* **Exercise objective**
A picture-free, exact transcript of the entries below is required.

(Records begins)

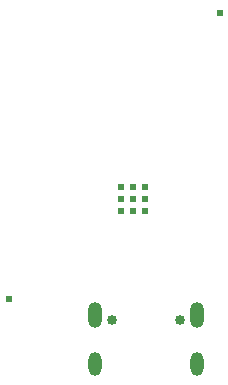
<source format=gbs>
G04*
G04 #@! TF.GenerationSoftware,Altium Limited,Altium Designer,20.1.14 (287)*
G04*
G04 Layer_Color=16711935*
%FSLAX25Y25*%
%MOIN*%
G70*
G04*
G04 #@! TF.SameCoordinates,C6E2488E-A08A-4CE9-B207-DE92606EBE29*
G04*
G04*
G04 #@! TF.FilePolarity,Negative*
G04*
G01*
G75*
%ADD112C,0.03359*%
%ADD113O,0.04737X0.08674*%
%ADD114O,0.04343X0.07887*%
%ADD115C,0.02375*%
%ADD116C,0.02400*%
D112*
X38000Y23000D02*
D03*
X60756D02*
D03*
D113*
X32350Y24890D02*
D03*
X66405Y24890D02*
D03*
D114*
X32350Y8433D02*
D03*
X66405D02*
D03*
D115*
X3728Y30100D02*
D03*
X73893Y125571D02*
D03*
D116*
X45000Y63500D02*
D03*
X45000Y59564D02*
D03*
X44998Y67436D02*
D03*
X48937Y67438D02*
D03*
X41063D02*
D03*
X48936Y59564D02*
D03*
Y63500D02*
D03*
X41063Y59564D02*
D03*
Y63501D02*
D03*
M02*

</source>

(Records ends)

* **Result**
<source format=gbs>
G04*
G04 #@! TF.GenerationSoftware,Altium Limited,Altium Designer,20.1.14 (287)*
G04*
G04 Layer_Color=16711935*
%FSLAX25Y25*%
%MOIN*%
G70*
G04*
G04 #@! TF.SameCoordinates,C6E2488E-A08A-4CE9-B207-DE92606EBE29*
G04*
G04*
G04 #@! TF.FilePolarity,Negative*
G04*
G01*
G75*
%ADD112C,0.03359*%
%ADD113O,0.04737X0.08674*%
%ADD114O,0.04343X0.07887*%
%ADD115C,0.02375*%
%ADD116C,0.02400*%
D112*
X38000Y23000D02*
D03*
X60756D02*
D03*
D113*
X32350Y24890D02*
D03*
X66405Y24890D02*
D03*
D114*
X32350Y8433D02*
D03*
X66405D02*
D03*
D115*
X3728Y30100D02*
D03*
X73893Y125571D02*
D03*
D116*
X45000Y63500D02*
D03*
X45000Y59564D02*
D03*
X44998Y67436D02*
D03*
X48937Y67438D02*
D03*
X41063D02*
D03*
X48936Y59564D02*
D03*
Y63500D02*
D03*
X41063Y59564D02*
D03*
Y63501D02*
D03*
M02*

</source>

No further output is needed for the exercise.